[Transcribed page contents]
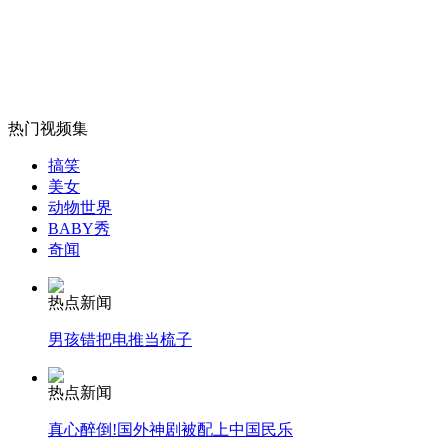
神九航天员换上蓝色工作服
山西运城恶犬咬伤多人 警民合力深夜将其击毙
热门视频集
搞笑
女孩北京地铁殴打老人 痛下狠手拳打脚踢
美女
动物世界
BABY秀
奇闻
无痛分娩是否安全 医生回应
热点新闻
外交部：反对强权政治霸凌主义
男孩错把电推当梳子
外交部：有关国家言论片面不公正
热点新闻
真心醉倒!国外神剧被配上中国民乐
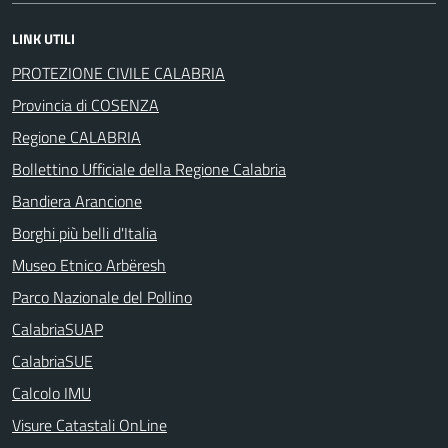
LINK UTILI
PROTEZIONE CIVILE CALABRIA
Provincia di COSENZA
Regione CALABRIA
Bollettino Ufficiale della Regione Calabria
Bandiera Arancione
Borghi più belli d'Italia
Museo Etnico Arbëresh
Parco Nazionale del Pollino
CalabriaSUAP
CalabriaSUE
Calcolo IMU
Visure Catastali OnLine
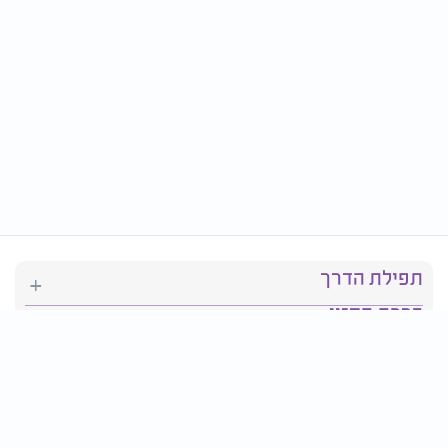
תפילת הדרך
ברכת המזון
יהדות
סידור תפילה
בריאות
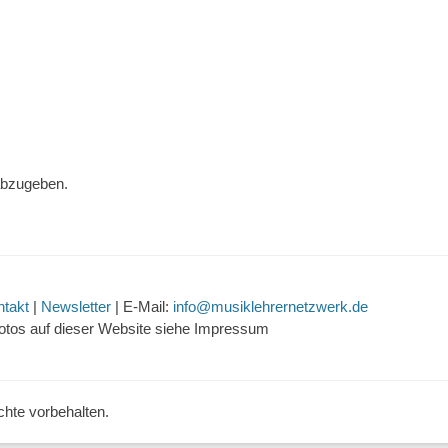
abzugeben.
ntakt
|
Newsletter
| E-Mail:
info@musiklehrernetzwerk.de
otos auf dieser Website siehe Impressum
echte vorbehalten.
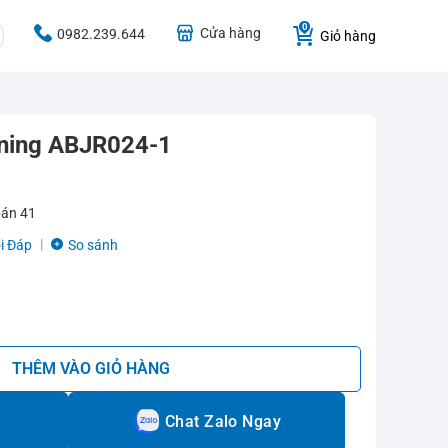
Cửa hàng
0982.239.644
Giỏ hàng
ining ABJR024-1
bán
41
i Đáp
So sánh
-1 số lượng
THÊM VÀO GIỎ HÀNG
Chat Zalo Ngay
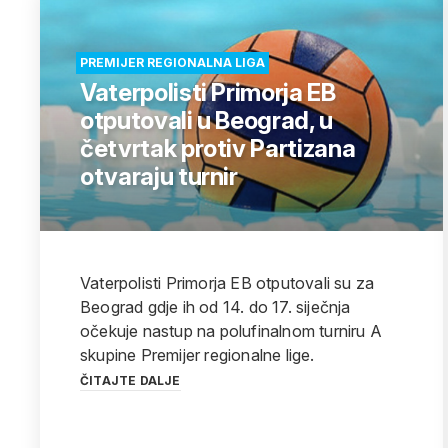
PREMIJER REGIONALNA LIGA
Vaterpolisti Primorja EB
otputovali u Beograd, u
četvrtak protiv Partizana
otvaraju turnir
Vaterpolisti Primorja EB otputovali su za
Beograd gdje ih od 14. do 17. siječnja
očekuje nastup na polufinalnom turniru A
skupine Premijer regionalne lige.
ČITAJTE DALJE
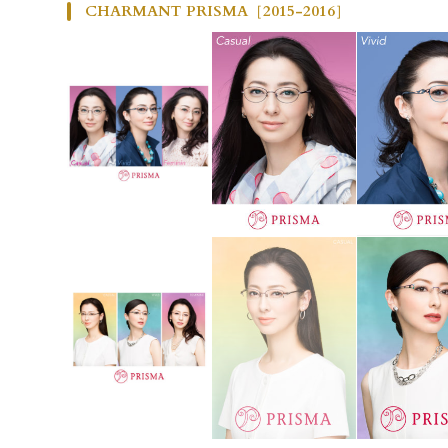
CHARMANT PRISMA［2015-2016］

__Work item__:
Count the lines in the material above that contain the string "Regione", treating uppercase and lowercase letters as different. Reply with the number only.

__Reply__:
2